(Problem set)
• 1. List the building materials that the article on the Hong Kong tower fire says were on or around the towers.
• 2. In the article on the Hong Kong tower fire, what offense were the three construction company officials arrested on suspicion of?
• 3. Continue the article on the Hong Kong tower fire from its final sentence.

(Excerpt)
————

Hong Kong nears end of search and rescue mission as tower fire toll rises to 94

Hong Kong nears end of search and rescue mission as tower fire toll rises to 94
Smoke rises as a deadly fire, which broke out yesterday, continues to burn at Wang Fuk Court housing complex, in Hong Kong, China November 27, 2025. R
Reuters

Hong Kong fire authorities said they expected to wrap up search and rescue operations on Friday after the city's worst fire in nearly 80 years tore through a massive apartment complex, killing at least 94 people and leaving dozens still missing.

Firefighters had mostly contained the blaze that destroyed the Wang Fuk Court housing complex in the northern district of Tai Po.

The eight-tower estate housing more than 4,600 people had been undergoing renovations and was wrapped in bamboo scaffolding and green mesh when the fire started and quickly spread on Wednesday afternoon. 

Police said they had arrested three construction company officials on suspicion of manslaughter for using unsafe materials, including flammable foam boards blocking windows.

Firefighters continued to work at the still-smouldering complex on Friday morning.

————

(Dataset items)

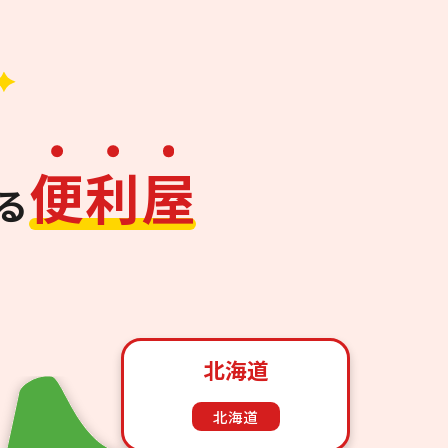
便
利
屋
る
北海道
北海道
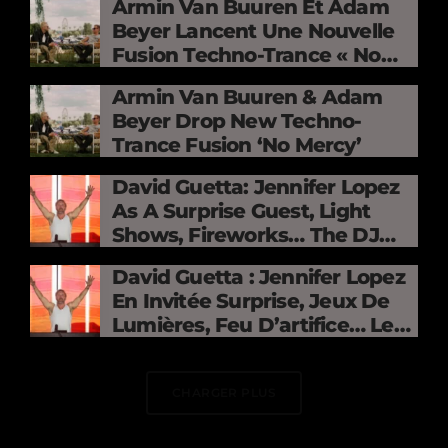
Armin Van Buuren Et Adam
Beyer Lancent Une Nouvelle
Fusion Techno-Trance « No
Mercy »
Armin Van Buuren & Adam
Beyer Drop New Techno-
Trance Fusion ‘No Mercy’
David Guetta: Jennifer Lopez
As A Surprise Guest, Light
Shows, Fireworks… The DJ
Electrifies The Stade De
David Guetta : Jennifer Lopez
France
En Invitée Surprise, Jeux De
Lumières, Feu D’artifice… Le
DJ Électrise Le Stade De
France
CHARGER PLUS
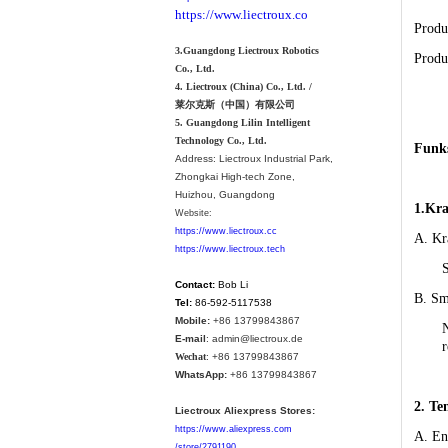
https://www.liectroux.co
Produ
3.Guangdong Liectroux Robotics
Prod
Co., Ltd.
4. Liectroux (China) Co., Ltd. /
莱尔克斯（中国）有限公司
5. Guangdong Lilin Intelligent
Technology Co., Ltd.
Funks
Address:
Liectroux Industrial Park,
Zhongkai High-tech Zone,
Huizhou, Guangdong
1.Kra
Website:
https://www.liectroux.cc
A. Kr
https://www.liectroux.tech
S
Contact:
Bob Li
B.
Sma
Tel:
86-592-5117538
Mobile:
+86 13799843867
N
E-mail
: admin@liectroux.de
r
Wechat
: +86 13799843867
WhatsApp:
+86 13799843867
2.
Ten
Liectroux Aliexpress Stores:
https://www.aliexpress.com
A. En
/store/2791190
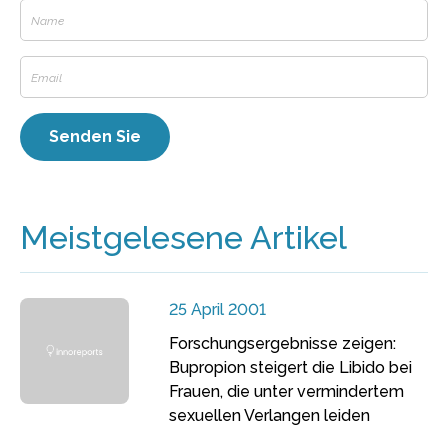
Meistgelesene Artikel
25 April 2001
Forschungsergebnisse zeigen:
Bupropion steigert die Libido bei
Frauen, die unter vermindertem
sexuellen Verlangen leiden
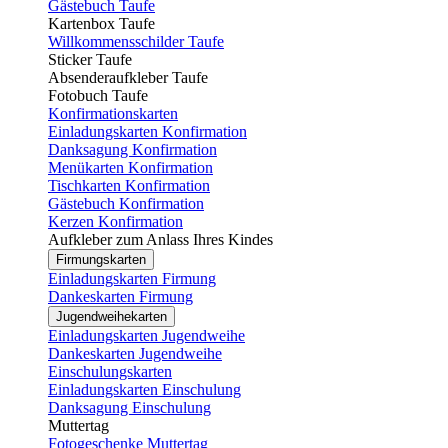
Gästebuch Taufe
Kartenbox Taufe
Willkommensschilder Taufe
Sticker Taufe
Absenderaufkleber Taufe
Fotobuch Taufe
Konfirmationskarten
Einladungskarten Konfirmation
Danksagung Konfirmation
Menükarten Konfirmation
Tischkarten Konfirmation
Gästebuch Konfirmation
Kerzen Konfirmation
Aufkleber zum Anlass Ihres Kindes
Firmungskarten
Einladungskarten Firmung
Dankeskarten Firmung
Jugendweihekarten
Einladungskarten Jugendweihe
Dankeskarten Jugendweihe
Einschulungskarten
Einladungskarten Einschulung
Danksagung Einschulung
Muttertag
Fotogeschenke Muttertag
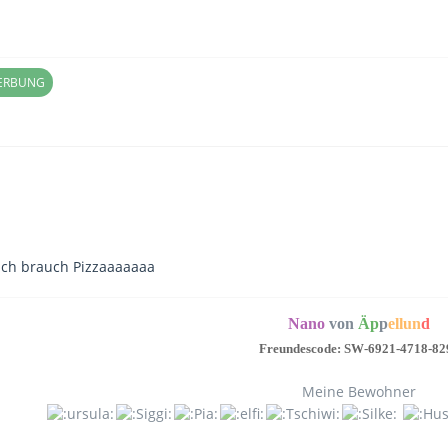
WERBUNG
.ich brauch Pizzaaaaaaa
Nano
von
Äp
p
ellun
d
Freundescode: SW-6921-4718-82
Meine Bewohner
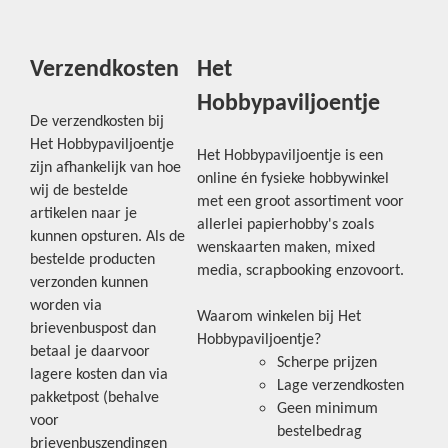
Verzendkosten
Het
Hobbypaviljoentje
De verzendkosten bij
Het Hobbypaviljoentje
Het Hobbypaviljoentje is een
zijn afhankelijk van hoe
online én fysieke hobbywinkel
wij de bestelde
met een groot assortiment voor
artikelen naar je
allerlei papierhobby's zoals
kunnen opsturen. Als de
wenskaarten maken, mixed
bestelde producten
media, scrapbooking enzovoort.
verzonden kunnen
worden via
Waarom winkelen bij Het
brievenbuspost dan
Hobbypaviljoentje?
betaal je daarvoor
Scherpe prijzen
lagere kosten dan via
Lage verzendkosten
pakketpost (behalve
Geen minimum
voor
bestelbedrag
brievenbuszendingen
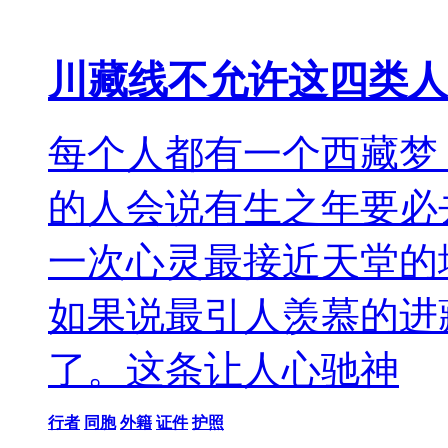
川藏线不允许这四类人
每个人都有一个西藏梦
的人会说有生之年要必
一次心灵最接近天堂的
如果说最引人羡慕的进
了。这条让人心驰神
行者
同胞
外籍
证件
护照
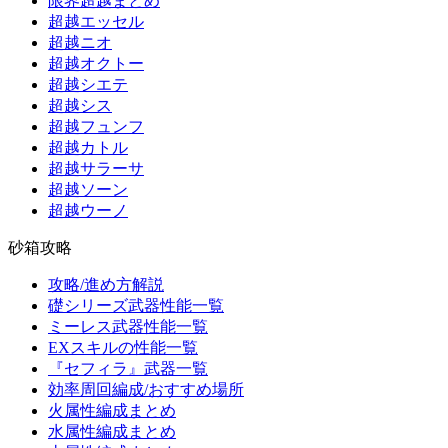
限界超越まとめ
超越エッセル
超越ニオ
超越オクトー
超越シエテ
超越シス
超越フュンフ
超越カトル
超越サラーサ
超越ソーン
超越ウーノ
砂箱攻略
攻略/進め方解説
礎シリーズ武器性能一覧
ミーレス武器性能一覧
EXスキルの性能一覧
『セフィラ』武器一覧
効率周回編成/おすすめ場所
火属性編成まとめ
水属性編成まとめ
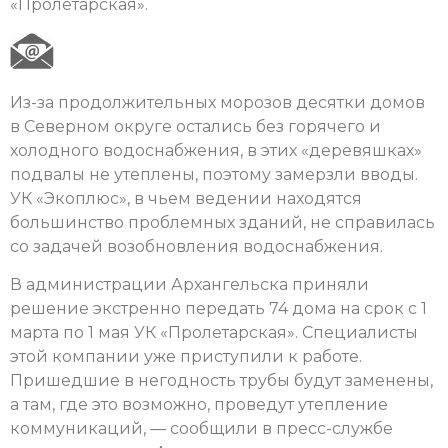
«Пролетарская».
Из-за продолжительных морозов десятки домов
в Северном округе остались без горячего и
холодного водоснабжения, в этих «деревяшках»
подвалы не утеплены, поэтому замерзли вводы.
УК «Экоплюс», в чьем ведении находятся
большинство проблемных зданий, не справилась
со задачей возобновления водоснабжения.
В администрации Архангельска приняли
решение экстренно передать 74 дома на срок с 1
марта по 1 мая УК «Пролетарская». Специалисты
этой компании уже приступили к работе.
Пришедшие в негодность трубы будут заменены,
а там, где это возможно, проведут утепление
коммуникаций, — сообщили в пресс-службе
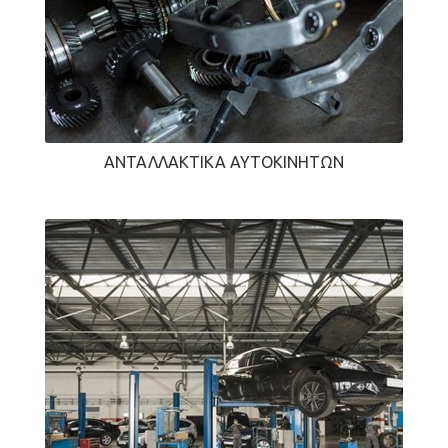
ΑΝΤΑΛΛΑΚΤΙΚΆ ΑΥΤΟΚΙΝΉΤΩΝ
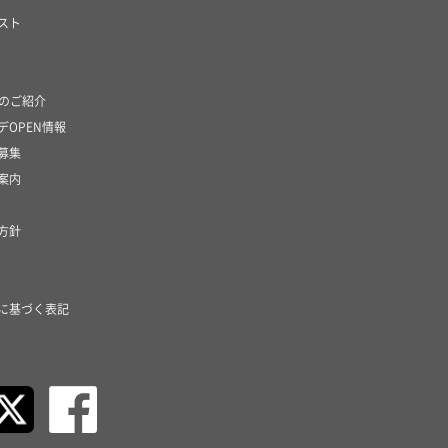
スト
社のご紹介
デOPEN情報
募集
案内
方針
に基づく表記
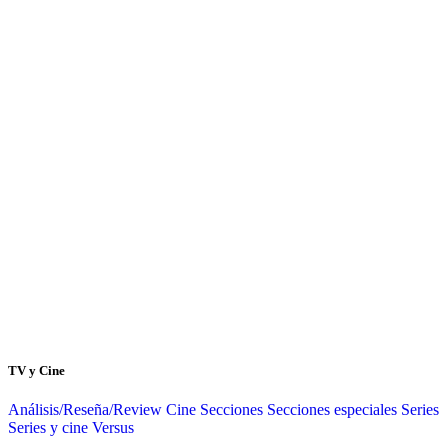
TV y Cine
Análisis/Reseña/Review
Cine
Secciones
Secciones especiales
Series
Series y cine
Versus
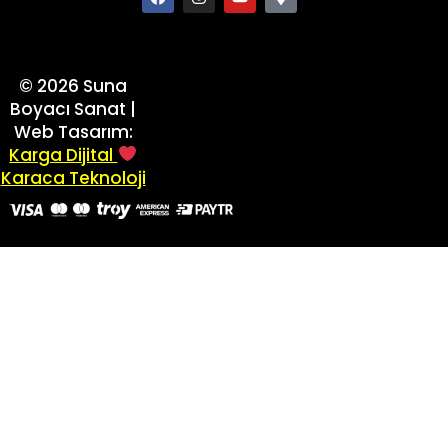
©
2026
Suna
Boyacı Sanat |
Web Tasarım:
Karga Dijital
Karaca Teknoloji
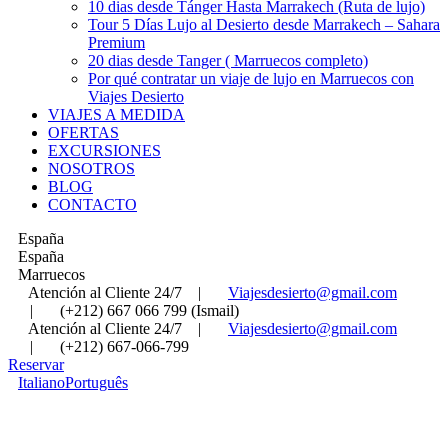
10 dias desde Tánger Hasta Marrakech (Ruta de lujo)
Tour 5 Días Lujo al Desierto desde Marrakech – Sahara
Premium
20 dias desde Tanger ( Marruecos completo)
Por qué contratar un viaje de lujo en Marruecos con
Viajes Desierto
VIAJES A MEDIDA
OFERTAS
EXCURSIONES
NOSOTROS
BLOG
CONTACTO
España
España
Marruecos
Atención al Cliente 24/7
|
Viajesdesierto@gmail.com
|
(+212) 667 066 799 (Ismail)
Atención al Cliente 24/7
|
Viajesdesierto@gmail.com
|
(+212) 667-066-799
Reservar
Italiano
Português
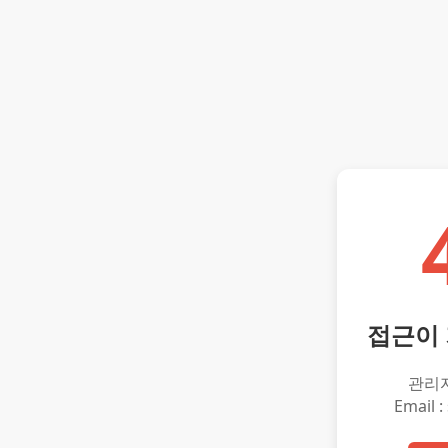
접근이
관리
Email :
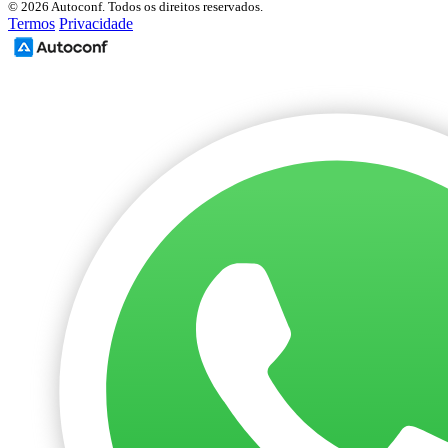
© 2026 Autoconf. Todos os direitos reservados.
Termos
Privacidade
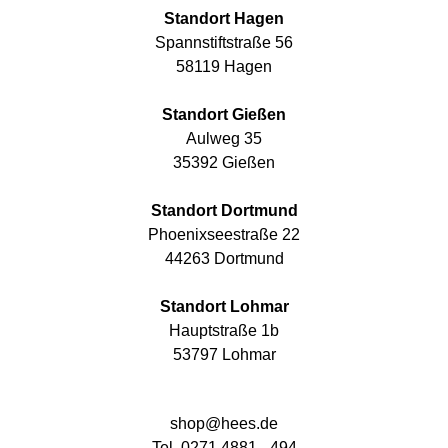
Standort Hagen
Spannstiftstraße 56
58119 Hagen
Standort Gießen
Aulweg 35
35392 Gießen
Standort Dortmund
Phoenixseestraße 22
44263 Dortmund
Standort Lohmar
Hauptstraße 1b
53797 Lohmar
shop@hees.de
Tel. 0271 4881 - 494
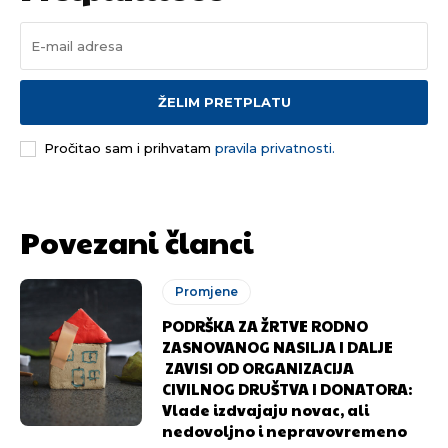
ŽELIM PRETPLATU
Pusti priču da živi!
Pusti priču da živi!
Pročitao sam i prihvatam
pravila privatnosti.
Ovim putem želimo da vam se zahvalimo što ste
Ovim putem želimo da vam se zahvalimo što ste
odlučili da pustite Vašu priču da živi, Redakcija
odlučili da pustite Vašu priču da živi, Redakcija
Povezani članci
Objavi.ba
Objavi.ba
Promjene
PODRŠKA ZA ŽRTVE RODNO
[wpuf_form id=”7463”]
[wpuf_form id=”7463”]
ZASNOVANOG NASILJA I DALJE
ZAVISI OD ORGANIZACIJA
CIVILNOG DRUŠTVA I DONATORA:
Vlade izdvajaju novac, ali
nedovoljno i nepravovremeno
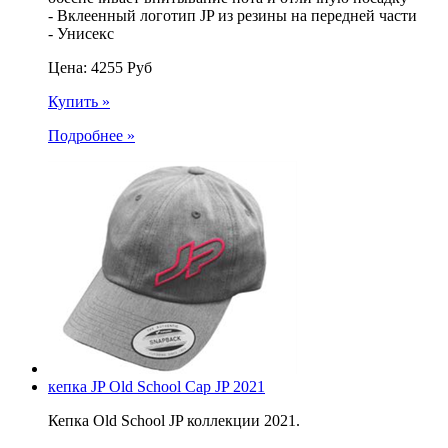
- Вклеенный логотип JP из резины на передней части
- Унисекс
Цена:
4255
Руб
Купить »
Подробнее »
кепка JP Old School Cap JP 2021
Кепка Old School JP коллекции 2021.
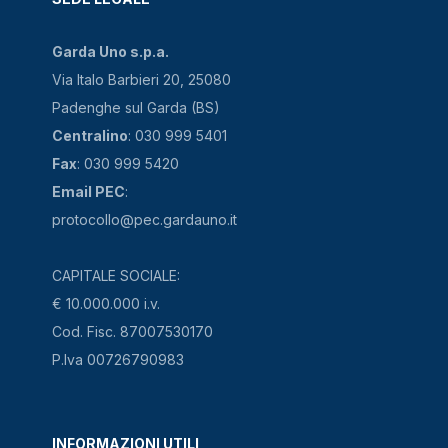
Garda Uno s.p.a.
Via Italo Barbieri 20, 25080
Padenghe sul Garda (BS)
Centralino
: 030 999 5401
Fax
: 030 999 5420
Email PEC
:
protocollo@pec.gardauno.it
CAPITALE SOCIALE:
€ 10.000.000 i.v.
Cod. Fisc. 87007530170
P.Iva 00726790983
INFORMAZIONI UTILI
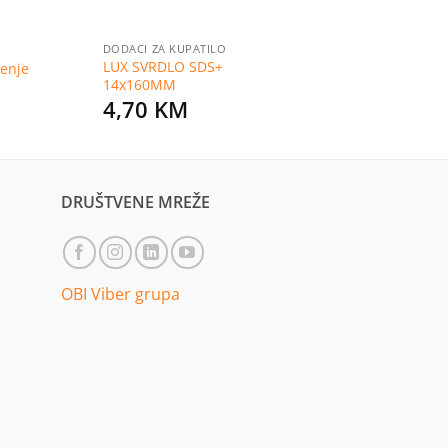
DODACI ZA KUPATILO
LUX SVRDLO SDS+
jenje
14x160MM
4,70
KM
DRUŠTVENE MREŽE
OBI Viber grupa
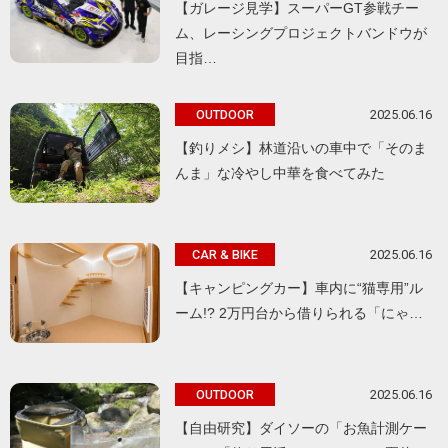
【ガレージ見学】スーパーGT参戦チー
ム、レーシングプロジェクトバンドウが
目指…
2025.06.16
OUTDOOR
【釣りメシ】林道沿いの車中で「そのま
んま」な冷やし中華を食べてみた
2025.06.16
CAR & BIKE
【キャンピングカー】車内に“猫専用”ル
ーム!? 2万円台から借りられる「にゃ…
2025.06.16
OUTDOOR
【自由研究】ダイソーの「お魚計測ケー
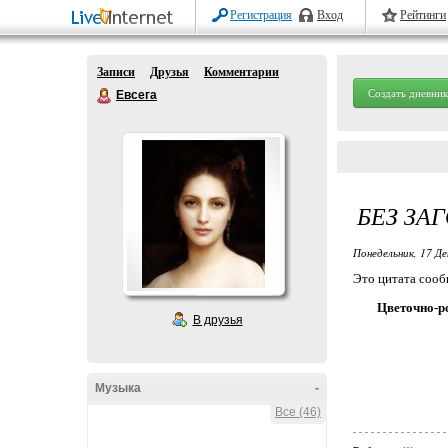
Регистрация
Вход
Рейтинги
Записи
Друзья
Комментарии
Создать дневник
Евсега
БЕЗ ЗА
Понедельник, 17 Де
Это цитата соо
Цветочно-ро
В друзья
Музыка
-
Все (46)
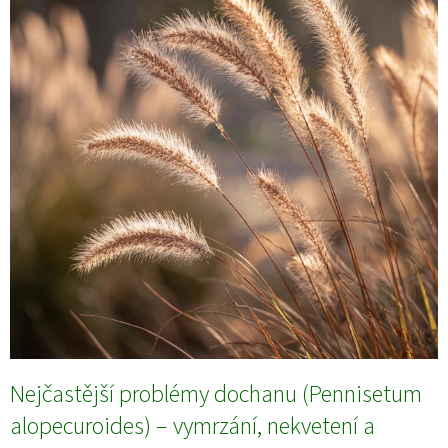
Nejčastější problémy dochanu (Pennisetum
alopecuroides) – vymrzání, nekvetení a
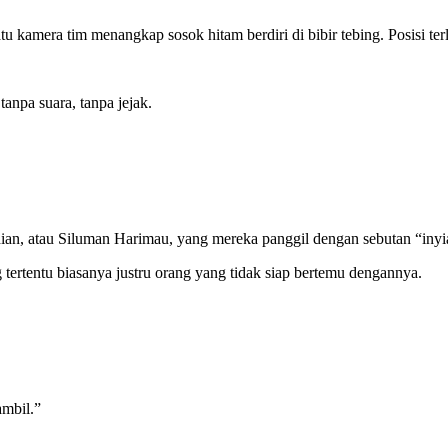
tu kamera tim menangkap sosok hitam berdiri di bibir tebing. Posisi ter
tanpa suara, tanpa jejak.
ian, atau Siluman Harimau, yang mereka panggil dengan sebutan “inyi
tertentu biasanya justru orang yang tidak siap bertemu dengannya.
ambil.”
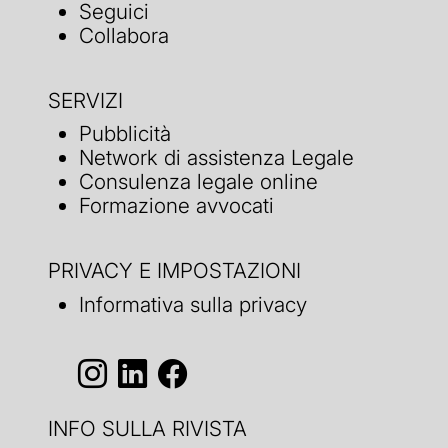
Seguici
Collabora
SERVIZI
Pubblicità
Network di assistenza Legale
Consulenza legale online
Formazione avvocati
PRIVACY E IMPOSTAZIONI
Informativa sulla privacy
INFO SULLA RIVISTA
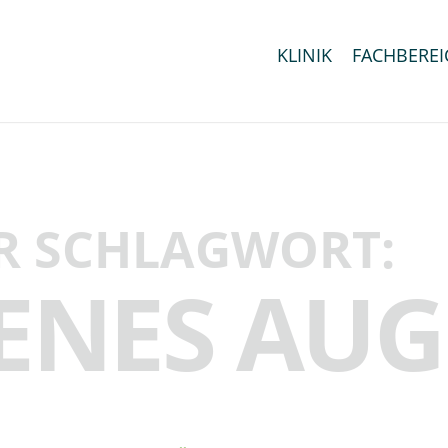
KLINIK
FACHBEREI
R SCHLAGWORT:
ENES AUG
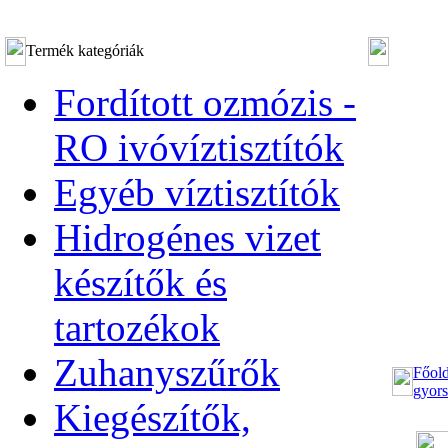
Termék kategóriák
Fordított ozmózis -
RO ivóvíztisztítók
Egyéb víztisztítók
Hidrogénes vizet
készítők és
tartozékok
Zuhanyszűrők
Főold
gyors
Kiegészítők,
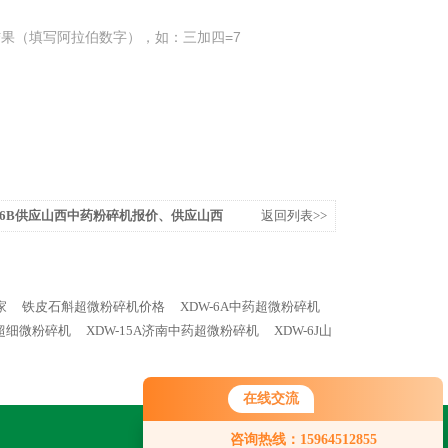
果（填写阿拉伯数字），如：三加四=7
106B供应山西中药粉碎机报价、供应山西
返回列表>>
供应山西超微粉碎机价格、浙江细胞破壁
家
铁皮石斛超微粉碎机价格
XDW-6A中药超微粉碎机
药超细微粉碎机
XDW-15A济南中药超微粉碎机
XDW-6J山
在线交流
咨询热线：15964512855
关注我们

————

(Answers to the exercises)
• 1. Bamboo scaffolding, green mesh, and flammable foam boards.

• 2. Manslaughter.

• 3.
"We'll endeavour to effect forcible entry to all the units of the seven buildings, so as to ensure there are no other possible casualties," Deputy Fire Services Director Derek Chan told reporters early on Friday.

As many as 279 people were listed as missing in the early hours of Thursday morning, but that figure has not been updated for more than 24 hours.

Chan said 25 calls for help to the Fire Department remain unresolved, including three in recent hours which would be prioritised. 

"Hope they can find more survivors in the building, I think they had tried their best, the firefighters have done a lot," resident Jacky Kwok said. "It is a terrible disaster that no one wanted to happen."

On Thursday, a distraught woman carrying her daughter's graduation photograph searched for her child outside a shelter, one of eight that authorities said were housing 900 residents.

"She and her father are still not out yet," said the 52-year-old, who gave only her surname, Ng, as she sobbed. "They didn’t have water to save our building."

Most of the victims were found in two towers in the complex, while firefighters found survivors in several buildings, Chan said, but gave no further details. 

The confirmed death toll rose to 94 early on Friday, the Hospital Authority said. Two of the dead were Indonesian nationals working as domestic helpers, the Indonesian consulate said.

The fire is now Hong Kong's deadliest since 1948, when 176 people died in a warehouse blaze, and has prompted comparisons to London's Grenfell Tower inferno, which killed 72 people in 2017. 

Police  arrested two directors and an engineering consultant of Prestige Construction, a firm that had been doing maintenance on Wang Fuk Court for more than a year.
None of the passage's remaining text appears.